Las Vegas 2020

Your Baby is Ugly. Let's Be Friends

Highly decoupled teams allow enterprise-scale engineering organizations to move at greater velocity. But how do you build a shared culture of quality and reliability among disparate teams? Going around breaking their software doesn’t sound like a good way to build systems or friends.


Matt Simons, Senior Engineering Manager of Quality Assessment, will share how his team partners with the dozens of teams and 400+ engineers at Workiva to help them understand quality in distributed systems by breaking their software without breaking their spirits. He’ll discuss the challenges of building cross-team reliability and how they approached it using Chaos Engineering.

MS

Matthew Simons

Senior Engineering Manager, Workiva

JY

Jason Yee

Director of Advocacy, Gremlin

Transcript

00:00:12

Okay. We're live. Yeah. Sorry. We should've done like at 3, 2, 1 go, but here we are. Uh, so I'm Matt Simons, this adjacent G and this talk is your baby is ugly. Let's be friends. Uh, we're hoping to make some friends here today. So I guess with that, we'll jump to what this talk is going to look like. Uh, this is sort of the rough agenda. This is a story talk. It's a war story. So, uh, I want to tell the story or a story of a dev ops transformation that we went through at the company that I worked for Workiva and kind of its state and where we're at with that. Uh, I want to take dedicate a portion of that to talk about chaos engineering specifically. And so Jason ne uh, is here from gremlin, uh, to, uh, talk about that. And if you want to introduce yourself, Jason, or that leader, and we can do that later. Okay. We'll do that.

00:01:11

Uh, after we do that, then, then we'll kind of come back and I'll give you the rest of the story and, uh, share all the, the morals, uh, the lessons learned if you will, that's the rough outline. Uh, so I guess let's get to it. Uh, maybe the place to start here is that this is a war story. It's not a success story, not entirely like many worst stories. The moral may well be at the end of the day, the war is hell. And so as organizational transformation, and we had successes, we had huge successes, uh, but we had failures too. And as cliche as it may sound, we made some friends along the way. So, uh, so come friends, listen to a story of triumph and failure of love and loss of ambition and betrayal. My hope is that you'll be able to learn from my experiences and take something with you in your DevOps transformation, something that you can use in your war.

* [Data extract]:

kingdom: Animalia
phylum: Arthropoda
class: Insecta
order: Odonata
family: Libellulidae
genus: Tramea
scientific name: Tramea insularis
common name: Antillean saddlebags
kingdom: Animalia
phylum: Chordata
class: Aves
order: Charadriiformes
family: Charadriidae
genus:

* [Instruction]:
Summarize the talk page about building cross-team reliability in two sentences.

* [Solved problem]:
Matt Simons, Senior Engineering Manager of Quality Assessment at Workiva, describes how his team partners with dozens of teams and more than 400 engineers to help them understand quality in distributed systems, using Chaos Engineering to break their software without breaking their spirits. He presents the talk as a war story of a DevOps transformation at Workiva that brought huge successes and also failures, and Jason Yee of Gremlin joins him to discuss chaos engineering.